***** Text provided *****

Francois Poirier: Linda, I’ll start and pass it over to Stan for a bit more detail. Just sort of a bigger picture pulling up to 40,000 feet, we’ve had very good success getting permits for our projects. As a matter of fact, we recently received FERC approval for 1 of our projects in Virginia about four months early. So it’s going to allow us to actually accelerate a little bit of our capital spend, which will generate incremental EBITDA earlier than we had expected, and that’s going to improve the IRR of the project. As a general matter, as you know, we’re spending more capital on maintenance because the utilization of our assets is so high. So we are, as a strategy, in order to minimize regulatory lag in the United States, going to be continuing to file rate cases more frequently wherever we are allowed to do that.
And of course, we are going to be proceeding in that regard on Columbia in 2025. With respect to the Chevron doctrine and some of the other details, I’ll kick it over to Stan.
Stan Chapman: Yeah, Linda, I would maybe preface my remarks by saying that, given that we are making as an industry and a company long-term large-dollar capital investments in critically needed energy infrastructure, predictability and stability in the regulatory, judicial, and legislative process is really critical for us. I really don’t see, absent there being something unforeseen, any drastic changes in terms of how we file and prosecute rate cases, for example, due to the Chevron doctrine, in that you may recall that in the US, most of our rate cases tend to be settled with our customers rather than litigated, nor do I see there being any significant changes with respect to how we operate the pipe. Given that, this could lead to more of the tedious outcomes, we may have to build in longer lead times for originating and constructing our projects.

*****

Work request 1 →
Translate this sentence from the transcript into Spanish: "As a matter of fact, we recently received FERC approval for 1 of our projects in Virginia about four months early."

***** Records supplied *****

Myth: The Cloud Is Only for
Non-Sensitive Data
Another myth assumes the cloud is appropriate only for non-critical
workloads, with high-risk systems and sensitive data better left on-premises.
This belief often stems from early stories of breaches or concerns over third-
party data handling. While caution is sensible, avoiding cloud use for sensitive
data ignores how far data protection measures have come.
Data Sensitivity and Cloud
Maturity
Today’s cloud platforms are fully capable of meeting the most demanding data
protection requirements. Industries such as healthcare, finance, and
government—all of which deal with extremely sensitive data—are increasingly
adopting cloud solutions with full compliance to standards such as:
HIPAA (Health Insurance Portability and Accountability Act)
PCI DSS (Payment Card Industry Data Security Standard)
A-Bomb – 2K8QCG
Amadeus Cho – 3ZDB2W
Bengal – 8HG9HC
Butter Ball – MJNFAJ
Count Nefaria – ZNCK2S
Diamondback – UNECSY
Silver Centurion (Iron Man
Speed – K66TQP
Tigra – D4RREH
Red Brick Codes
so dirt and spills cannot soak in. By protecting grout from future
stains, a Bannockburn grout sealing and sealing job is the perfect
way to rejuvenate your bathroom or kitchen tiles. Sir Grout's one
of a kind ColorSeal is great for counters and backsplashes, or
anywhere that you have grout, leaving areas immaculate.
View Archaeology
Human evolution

*****

Work request 2 →
Give the listing's lines from its beginning through the line containing "HIPAA (Health Insurance" again with "workloads" swapped for "applications". Leave everything else in them unchanged, and return only those lines.

Worked solution 1 →
De hecho, recientemente recibimos la aprobación de la FERC para 1 de nuestros proyectos en Virginia unos cuatro meses antes de lo previsto.

Worked solution 2 →
Myth: The Cloud Is Only for
Non-Sensitive Data
Another myth assumes the cloud is appropriate only for non-critical
applications, with high-risk systems and sensitive data better left on-premises.
This belief often stems from early stories of breaches or concerns over third-
party data handling. While caution is sensible, avoiding cloud use for sensitive
data ignores how far data protection measures have come.
Data Sensitivity and Cloud
Maturity
Today’s cloud platforms are fully capable of meeting the most demanding data
protection requirements. Industries such as healthcare, finance, and
government—all of which deal with extremely sensitive data—are increasingly
adopting cloud solutions with full compliance to standards such as:
HIPAA (Health Insurance Portability and Accountability Act)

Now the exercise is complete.